In Africa, there is a colonial legacy where news is reported through Western organizations, leading to a narrow portrayal centered on war, poverty, disease and corruption. Our Africa-based grantmaking focuses on homegrown efforts across the continent that support African-led reporting, perspectives and storytelling.

Photo Credit: CalMatters

Civic Engagement

Protecting civic space is critical to the health of our democracy and, correspondingly, to environmental justice and to our collective ability to address the climate crisis. Systemic disenfranchisement of communities extinguishes voices and enables the creation of environmental sacrifice zones.

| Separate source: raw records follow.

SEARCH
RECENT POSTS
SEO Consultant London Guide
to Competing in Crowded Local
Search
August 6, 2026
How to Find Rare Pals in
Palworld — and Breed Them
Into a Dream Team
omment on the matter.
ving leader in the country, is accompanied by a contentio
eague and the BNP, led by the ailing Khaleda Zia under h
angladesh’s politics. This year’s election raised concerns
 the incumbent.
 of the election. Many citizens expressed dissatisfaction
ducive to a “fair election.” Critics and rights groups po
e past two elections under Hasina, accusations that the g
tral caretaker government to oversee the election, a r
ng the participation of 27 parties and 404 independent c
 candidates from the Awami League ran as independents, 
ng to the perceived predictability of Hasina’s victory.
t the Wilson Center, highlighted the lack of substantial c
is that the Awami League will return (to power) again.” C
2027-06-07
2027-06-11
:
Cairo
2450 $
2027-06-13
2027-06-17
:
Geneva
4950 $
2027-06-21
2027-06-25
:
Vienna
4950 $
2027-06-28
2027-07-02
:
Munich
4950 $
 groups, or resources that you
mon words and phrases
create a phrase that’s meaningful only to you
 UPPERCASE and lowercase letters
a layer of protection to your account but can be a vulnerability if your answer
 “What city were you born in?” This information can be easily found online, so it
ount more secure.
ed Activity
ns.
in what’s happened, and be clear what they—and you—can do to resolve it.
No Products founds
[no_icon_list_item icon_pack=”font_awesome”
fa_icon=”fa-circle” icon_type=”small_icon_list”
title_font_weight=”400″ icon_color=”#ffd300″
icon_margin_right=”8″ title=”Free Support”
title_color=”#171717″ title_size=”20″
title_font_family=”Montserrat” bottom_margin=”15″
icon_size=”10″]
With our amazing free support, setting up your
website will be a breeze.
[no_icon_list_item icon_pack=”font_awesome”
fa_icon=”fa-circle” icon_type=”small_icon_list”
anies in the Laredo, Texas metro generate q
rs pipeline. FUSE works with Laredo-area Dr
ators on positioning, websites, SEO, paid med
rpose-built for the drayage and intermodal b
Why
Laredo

As such, the Civic Engagement CPI supports organizations and initiatives protecting the right to protest and ensuring that participation in civic spaces is racially just.

Photo Credit: Advance Native Political Leadership 

Data Science for Social Good

The Data Science Cross Program Initiative resources university and community-driven models for leveraging ethical and responsible applications of powerful data science tools for the benefit of environmental, climate and human rights organizations.

One important marker is that these models can be integrated into the larger field, ensuring not only access to these tools but also democratizing the development of data science as a field, informed by multiple intelligences contributed by the communities the data science is meant to serve.